Comment agir contre l’insécurité alimentaire depuis la France ?
À l’échelle individuelle, trois formes d’action sont particulièrement utiles.
Faire un don à une ONG spécialisée. Un don ponctuel finance directement une distribution. La campagne « 1 euro = 1 repas » de LIFE finance un repas complet par euro donné, sur les terrains les plus critiques. Pour comprendre en détail comment ce chiffre tient debout, consultez notre analyse 1 euro = 1 repas : comment un euro peut nourrir une personne.
Passer au don mensuel. Un prélèvement automatique donne à l’ONG la visibilité nécessaire pour programmer des achats groupés et contractualiser avec des fournisseurs locaux. C’est le format le plus efficace pour transformer la générosité en action durable.
Défiscaliser. Chaque don à LIFE ouvre droit à une réduction d’impôt de 66 % dans la limite de 20 % du revenu imposable.

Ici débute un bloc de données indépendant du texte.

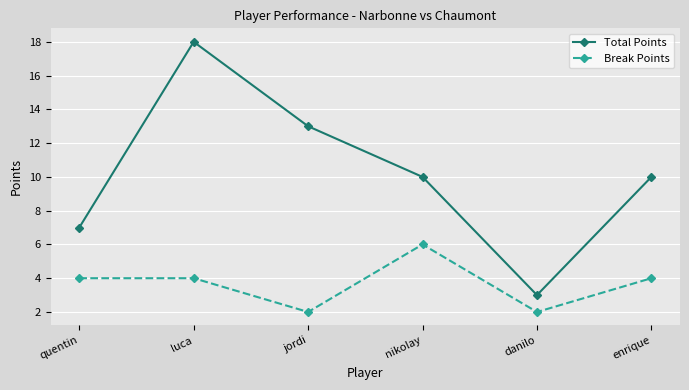

What is the average value of the Break Points series?

4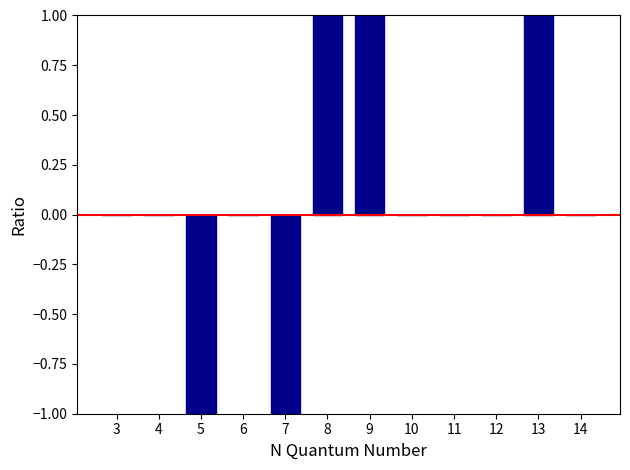

Reading left to right, list all the values displayed in this chart.

0	0	-1	0	-1	1	1	0	0	0	1	0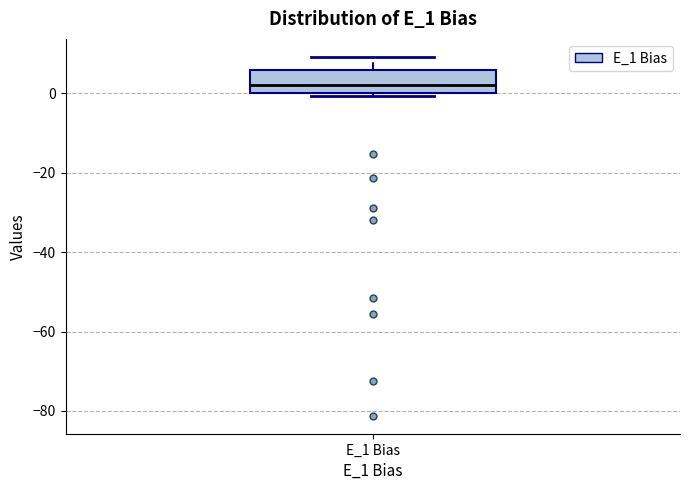

Where is the lower edge of the box for E_1 Bias on the y-axis? The values are not printed on the chart, so give them approximately, as read against the axis.

0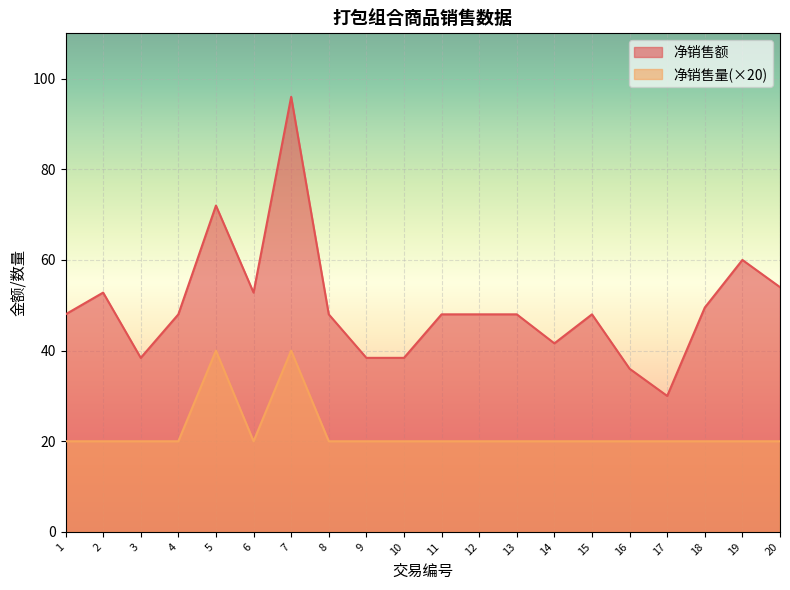

Reading left to right, extract all data points from this chart.

净销售额: 48.0	52.8	38.4	48.0	72.0	52.8	96.0	48.0	38.4	38.4	48.0	48.0	48.0	41.6	48.0	36.0	30.0	49.5	60.0	54.0
净销售量: 20.0	20.0	20.0	20.0	40.0	20.0	40.0	20.0	20.0	20.0	20.0	20.0	20.0	20.0	20.0	20.0	20.0	20.0	20.0	20.0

Un don mensuel de 20 € revient à 81,60 € net sur l’année.
La campagne « 1 euro = 1 repas » de LIFE finance des distributions alimentaires dans 25 pays, dont Gaza, le Soudan et le Liban. Votre don devient un repas concret pour une personne en insécurité alimentaire.
Offrir un repas dès aujourd’hui →Quelle est la différence entre sécurité alimentaire et souveraineté alimentaire ?
La sécurité alimentaire garantit à chaque individu un accès physique et économique à une nourriture suffisante et saine, sans se prononcer sur l’origine de cette nourriture. La souveraineté alimentaire, concept plus récent (années 1990), ajoute l’exigence que les populations puissent définir elles-mêmes leurs systèmes agricoles et alimentaires, sans dépendre exclusivement du marché mondial ou de l’aide extérieure. La souveraineté vise l’autonomie ; la sécurité vise l’accès.
Qui souffre le plus d’insécurité alimentaire aujourd’hui ?
En proportion, l’Afrique subsaharienne est la région la plus touchée : 66,6 % de sa population n’a pas les moyens de s’alimenter sainement selon le SOFI 2026. En nombre absolu, l’Asie compte encore près de 292 millions de personnes sous-alimentées. Au niveau des ménages, les femmes, les enfants de moins de 5 ans et les populations rurales isolées sont les plus vulnérables.
La France est-elle concernée par l’insécurité alimentaire ?
Oui. Selon le CRÉDOC et les enquêtes récentes, environ 16 % des Français ont déclaré ne pas manger à leur faim en 2024, un chiffre en hausse depuis la crise inflationniste de 2022. Les Restos du Cœur ont distribué 161 millions de repas en 2024-2025. L’insécurité alimentaire n’est donc pas un phénomène strictement extérieur.
Peut-on éradiquer complètement l’insécurité alimentaire ?
Techniquement oui : la planète produit assez pour nourrir 12 milliards de personnes. Politiquement, cela reste un objectif éloigné. L’ODD 2 fixé par les Nations unies vise « Faim Zéro » pour 2030, mais les projections actuelles ne le prévoient pas atteint. Cela dépendra de la résolution des conflits, de la réponse au dérèglement climatique et de l’ampleur des politiques de protection sociale mises en place.
Comment un particulier peut-il vraiment faire la différence ?
À l’échelle individuelle, un don régulier à une ONG spécialisée est le levier le plus efficace. Un don mensuel de 20 € finance environ 240 repas par an dans le cadre de campagnes structurées comme « 1 euro = 1 repas ». Sur une communauté, une entreprise ou une famille, ces micro-gestes cumulés financent des programmes complets. La sensibilisation de son entourage et la lutte contre le gaspillage domestique sont deux leviers complémentaires importants.
Pourquoi Gaza a-t-elle été officiellement déclarée en famine en 2025 ?
La famine (IPC phase 5) a été déclenchée par la combinaison de trois facteurs simultanés dépassant les seuils : plus de 20 % des ménages en pénurie alimentaire extrême, plus de 30 % des enfants en malnutrition aiguë et une mortalité liée à la faim dépassant 2 pour 10 000 par jour. Ces conditions ont résulté de la destruction des infrastructures agricoles, des restrictions d’accès humanitaire et du déplacement massif de la population.